Many people who are saving for retirement through a 401(k) or individual retirement account (IRA) often make mistakes when moving money between accounts. Denise Appleby, CEO of Appleby Retirement Consulting, highlights three common rollover mistakes. The first is breaking the one-per-year IRA to IRA rollover rule, which occurs when people are impatient. This mistake can result in the rollover being considered as gross income and subjected to a 10% early withdrawal penalty. Additionally, the IRS treats the additional rollover as an excess contribution, triggering a 6% levy each year.
The second mistake is missing the 60-day retirement plan rollover deadline. Once you receive the proceeds, you have 60 days to complete the rollover, but many people fail to do so due to unforeseen circumstances. Missing the deadline means the money is treated as a taxable distribution, unless you qualify for an IRS waiver.
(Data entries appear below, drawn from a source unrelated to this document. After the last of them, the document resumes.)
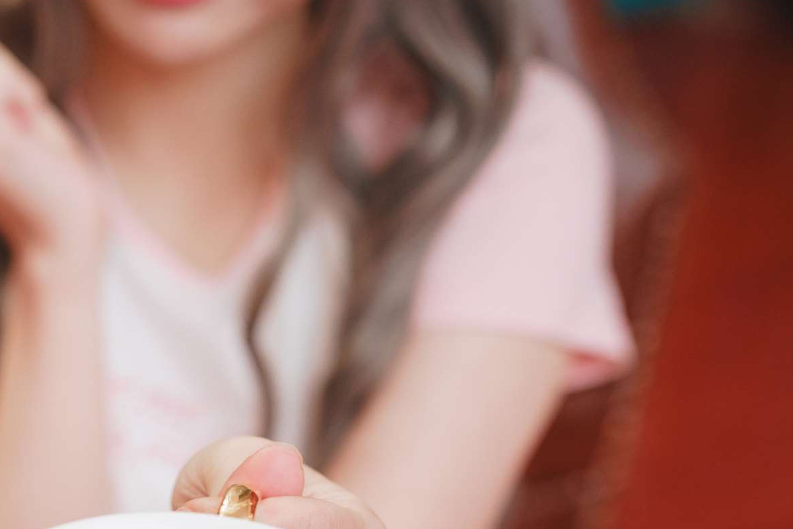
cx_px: 82
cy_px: 599
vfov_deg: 14.5
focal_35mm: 92
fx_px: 2027
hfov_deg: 21.6
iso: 400
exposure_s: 1/100
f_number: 2
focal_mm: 40
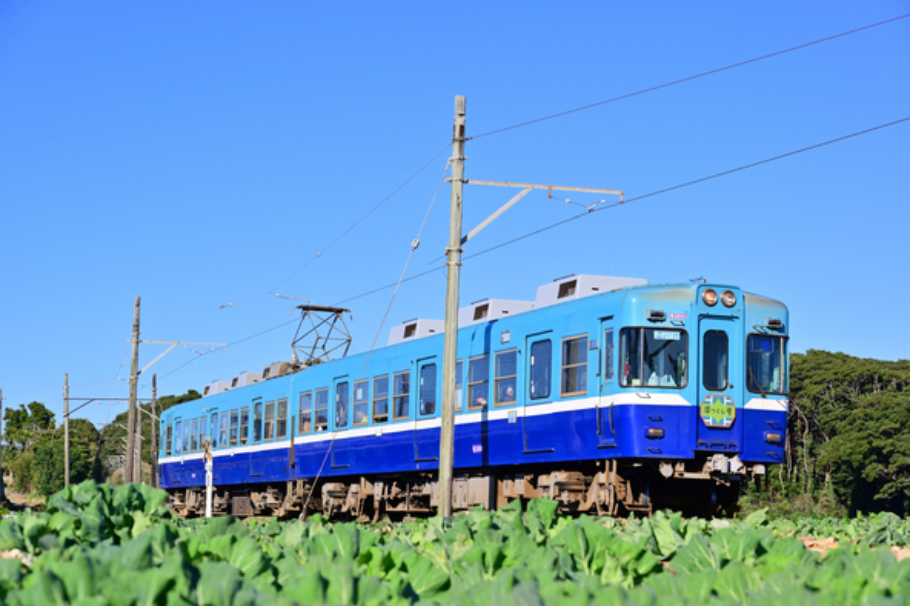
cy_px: 303
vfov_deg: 18.6
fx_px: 1844
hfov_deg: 27.7
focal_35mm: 73
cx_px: 455
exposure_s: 1/1600
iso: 400
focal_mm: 73
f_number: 8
The third mistake involves losing eligibility for certain exceptions when transferring money from a 401(k) to an IRA or vice versa. For example, certain exceptions for early withdrawal penalties may apply to IRAs but not 401(k) plans. It is essential to review the list of exceptions before initiating a rollover to avoid losing eligibility. By being aware of these common mistakes, individuals can better navigate the rollover process and avoid unnecessary taxes and penalties.